• Records for this task:
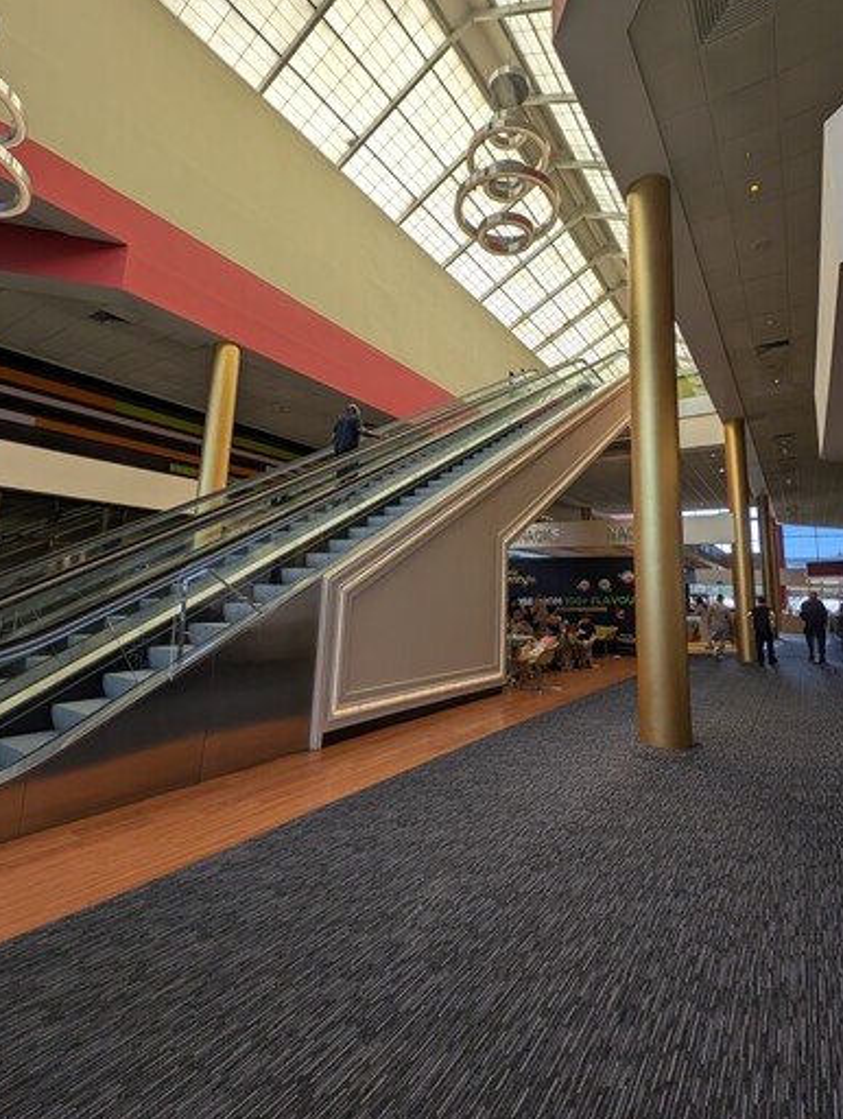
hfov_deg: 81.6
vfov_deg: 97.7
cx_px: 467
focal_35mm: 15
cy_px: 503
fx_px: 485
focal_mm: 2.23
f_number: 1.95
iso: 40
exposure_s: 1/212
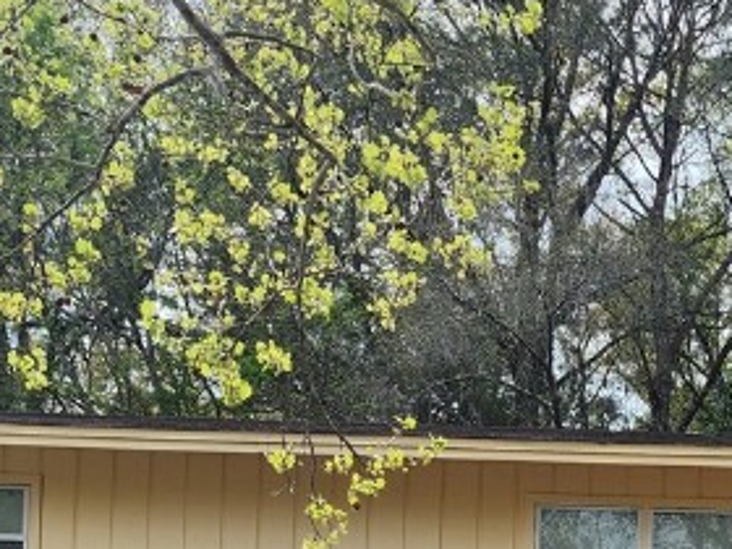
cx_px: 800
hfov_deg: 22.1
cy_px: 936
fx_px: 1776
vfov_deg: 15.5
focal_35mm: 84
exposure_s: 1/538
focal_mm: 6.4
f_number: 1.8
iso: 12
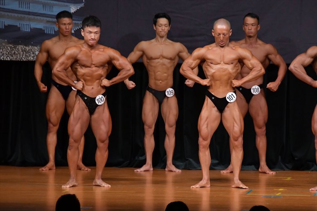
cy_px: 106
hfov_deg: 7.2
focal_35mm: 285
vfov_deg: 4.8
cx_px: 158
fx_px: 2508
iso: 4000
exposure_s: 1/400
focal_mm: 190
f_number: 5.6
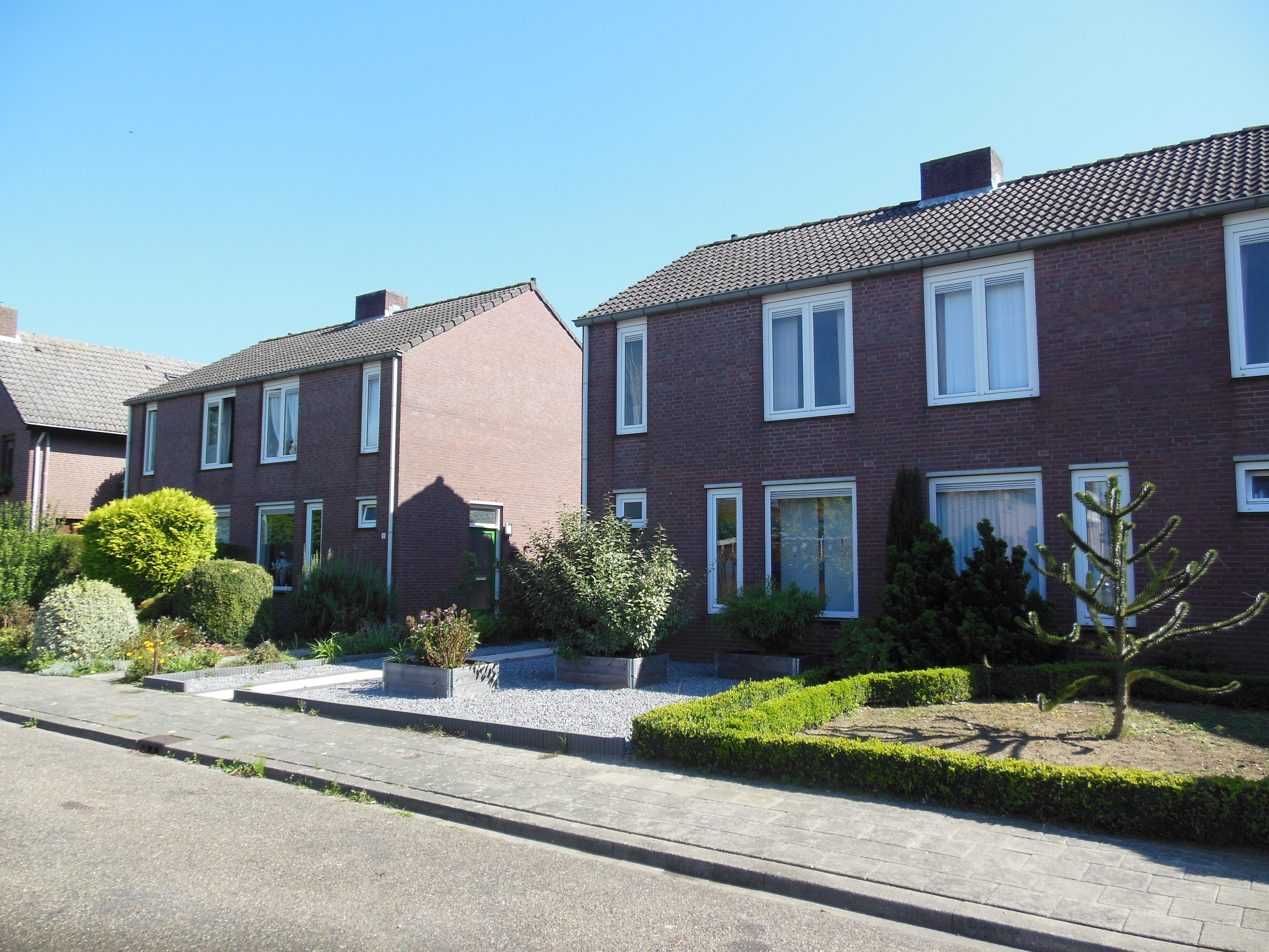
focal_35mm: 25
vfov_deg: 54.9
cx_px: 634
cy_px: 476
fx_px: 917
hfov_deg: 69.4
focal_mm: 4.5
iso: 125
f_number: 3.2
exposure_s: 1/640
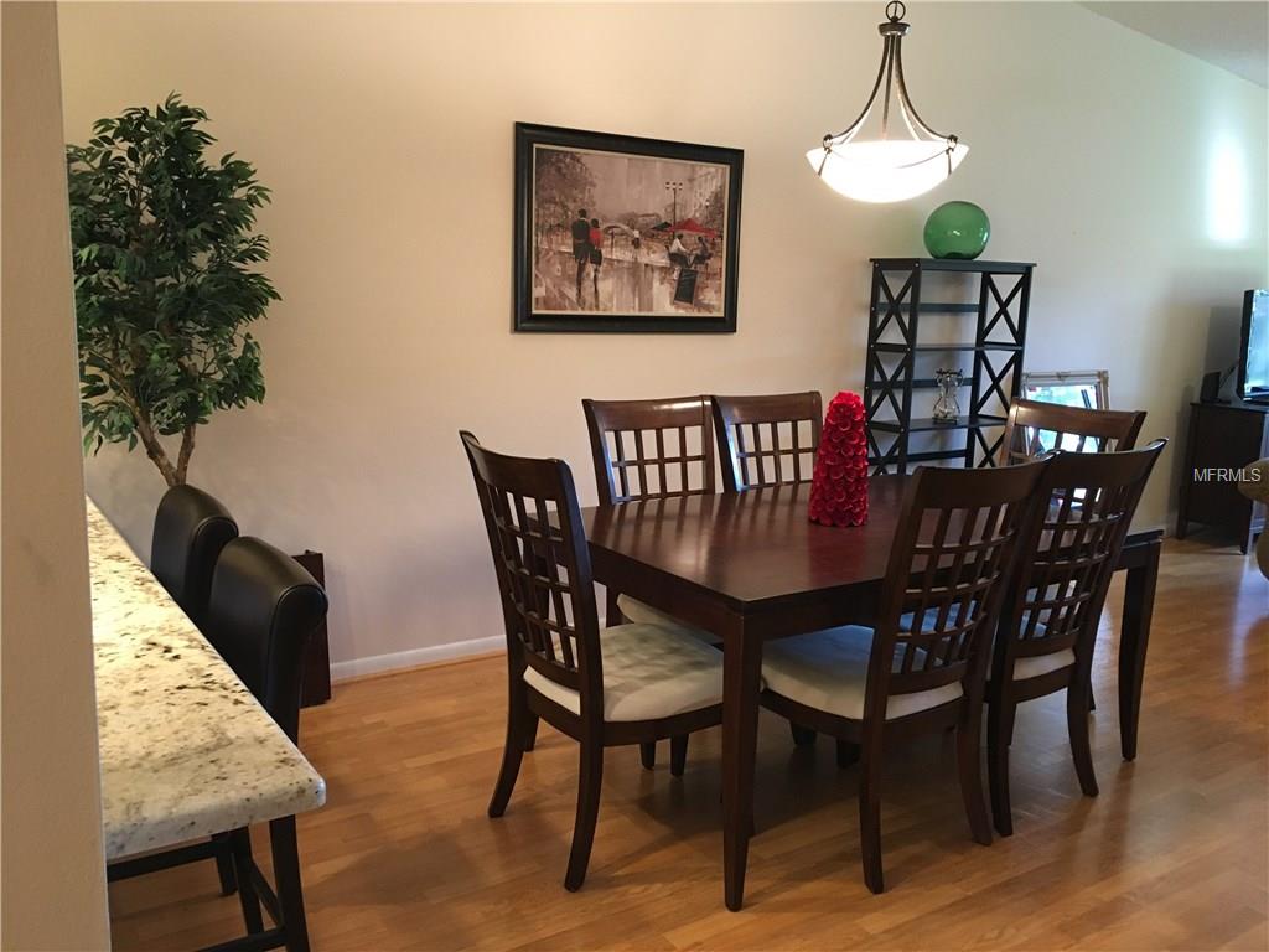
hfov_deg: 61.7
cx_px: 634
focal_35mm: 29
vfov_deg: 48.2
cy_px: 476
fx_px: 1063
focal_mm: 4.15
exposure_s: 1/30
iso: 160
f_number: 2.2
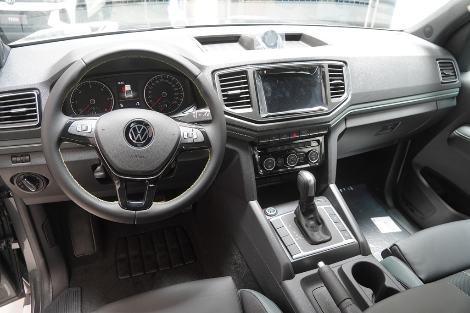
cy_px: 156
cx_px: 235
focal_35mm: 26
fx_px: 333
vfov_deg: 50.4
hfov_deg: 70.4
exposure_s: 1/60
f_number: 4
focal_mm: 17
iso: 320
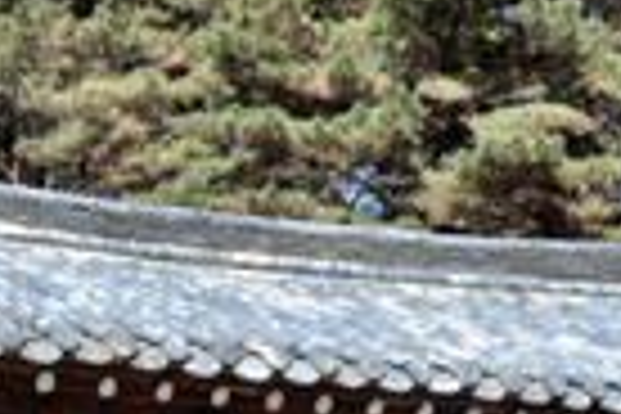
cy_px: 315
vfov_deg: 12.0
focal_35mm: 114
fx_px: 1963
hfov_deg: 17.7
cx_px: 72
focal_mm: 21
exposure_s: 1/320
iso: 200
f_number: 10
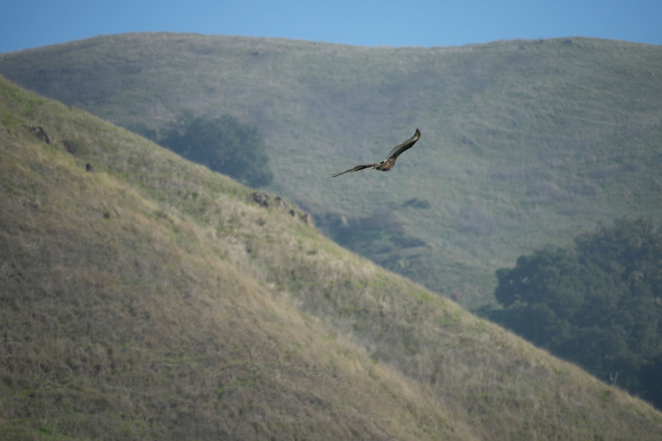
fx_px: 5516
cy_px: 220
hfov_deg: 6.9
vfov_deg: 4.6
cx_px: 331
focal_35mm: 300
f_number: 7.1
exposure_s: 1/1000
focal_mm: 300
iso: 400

• Task goal:
Without copying any picture, repeat the full listing above word for word.

• Exercise output:
hfov_deg: 81.6
vfov_deg: 97.7
cx_px: 467
focal_35mm: 15
cy_px: 503
fx_px: 485
focal_mm: 2.23
f_number: 1.95
iso: 40
exposure_s: 1/212
cx_px: 800
hfov_deg: 22.1
cy_px: 936
fx_px: 1776
vfov_deg: 15.5
focal_35mm: 84
exposure_s: 1/538
focal_mm: 6.4
f_number: 1.8
iso: 12
cy_px: 106
hfov_deg: 7.2
focal_35mm: 285
vfov_deg: 4.8
cx_px: 158
fx_px: 2508
iso: 4000
exposure_s: 1/400
focal_mm: 190
f_number: 5.6
focal_35mm: 25
vfov_deg: 54.9
cx_px: 634
cy_px: 476
fx_px: 917
hfov_deg: 69.4
focal_mm: 4.5
iso: 125
f_number: 3.2
exposure_s: 1/640
hfov_deg: 61.7
cx_px: 634
focal_35mm: 29
vfov_deg: 48.2
cy_px: 476
fx_px: 1063
focal_mm: 4.15
exposure_s: 1/30
iso: 160
f_number: 2.2
cy_px: 156
cx_px: 235
focal_35mm: 26
fx_px: 333
vfov_deg: 50.4
hfov_deg: 70.4
exposure_s: 1/60
f_number: 4
focal_mm: 17
iso: 320
cy_px: 315
vfov_deg: 12.0
focal_35mm: 114
fx_px: 1963
hfov_deg: 17.7
cx_px: 72
focal_mm: 21
exposure_s: 1/320
iso: 200
f_number: 10
fx_px: 5516
cy_px: 220
hfov_deg: 6.9
vfov_deg: 4.6
cx_px: 331
focal_35mm: 300
f_number: 7.1
exposure_s: 1/1000
focal_mm: 300
iso: 400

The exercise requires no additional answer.